## PROBLEM DETAILS
Find how many lines in the data below include the word "fashion", then write only that number.

## RECORDS FOR PROCESSING
***

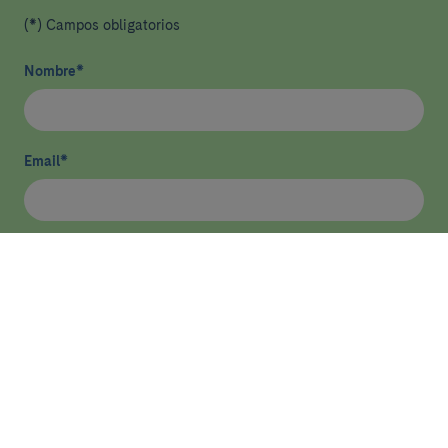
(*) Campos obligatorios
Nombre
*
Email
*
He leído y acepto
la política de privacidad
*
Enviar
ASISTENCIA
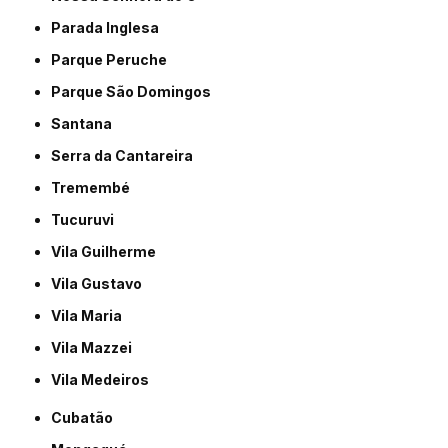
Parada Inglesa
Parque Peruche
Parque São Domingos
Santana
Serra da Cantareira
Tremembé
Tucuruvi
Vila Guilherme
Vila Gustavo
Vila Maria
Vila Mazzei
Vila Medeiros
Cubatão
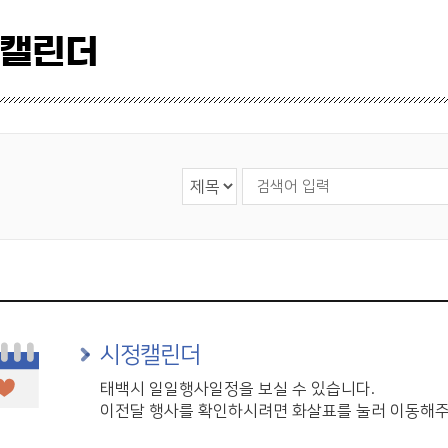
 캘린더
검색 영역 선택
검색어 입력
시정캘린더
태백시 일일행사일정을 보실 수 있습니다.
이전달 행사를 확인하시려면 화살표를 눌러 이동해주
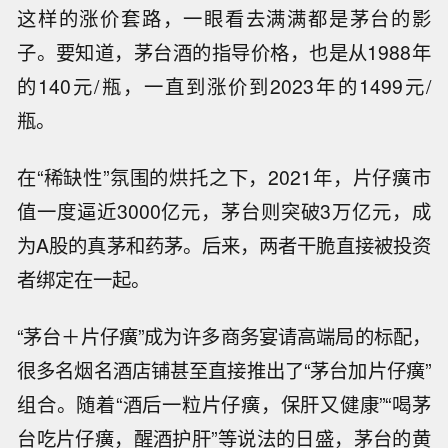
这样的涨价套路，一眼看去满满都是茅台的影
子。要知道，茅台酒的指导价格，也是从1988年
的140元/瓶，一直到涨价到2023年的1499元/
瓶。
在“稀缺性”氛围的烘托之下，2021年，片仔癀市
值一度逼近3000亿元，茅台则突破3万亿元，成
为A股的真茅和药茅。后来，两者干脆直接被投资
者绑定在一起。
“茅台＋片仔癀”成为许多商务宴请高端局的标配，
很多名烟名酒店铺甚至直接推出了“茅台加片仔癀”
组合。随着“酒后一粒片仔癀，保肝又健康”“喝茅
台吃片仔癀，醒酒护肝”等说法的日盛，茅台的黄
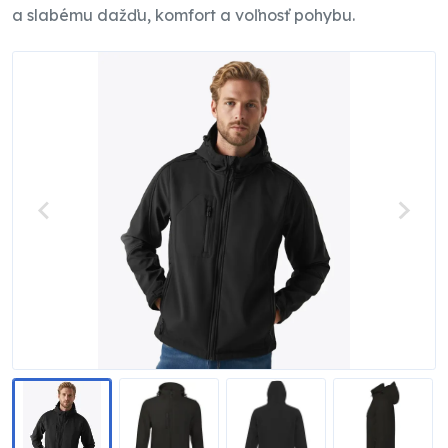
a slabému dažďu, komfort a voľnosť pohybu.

***

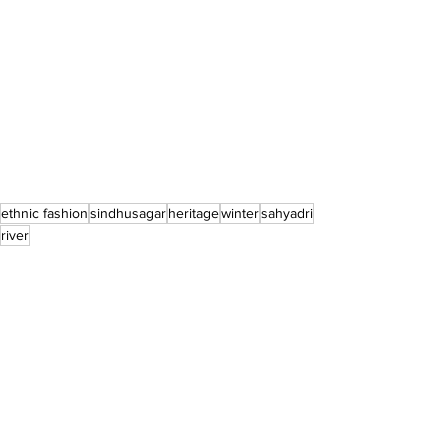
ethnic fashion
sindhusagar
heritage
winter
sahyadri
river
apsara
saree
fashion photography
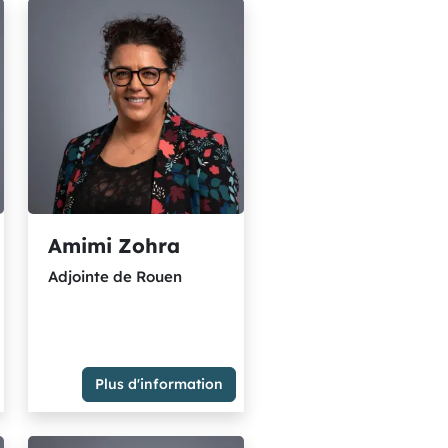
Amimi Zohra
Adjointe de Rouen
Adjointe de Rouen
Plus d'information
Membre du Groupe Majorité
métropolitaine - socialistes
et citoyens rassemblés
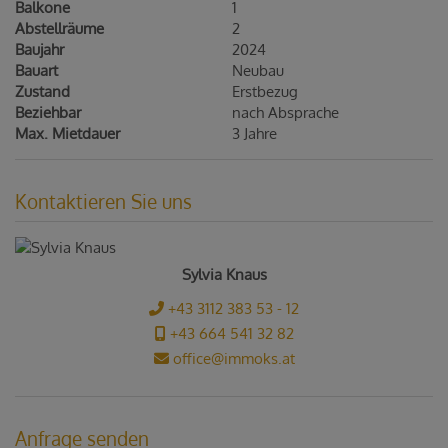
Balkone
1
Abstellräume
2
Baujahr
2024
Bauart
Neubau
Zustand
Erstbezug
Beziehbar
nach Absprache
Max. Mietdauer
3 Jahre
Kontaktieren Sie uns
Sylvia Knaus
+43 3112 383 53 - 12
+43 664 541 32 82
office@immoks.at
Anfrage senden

***

## COMPLETED TASK
2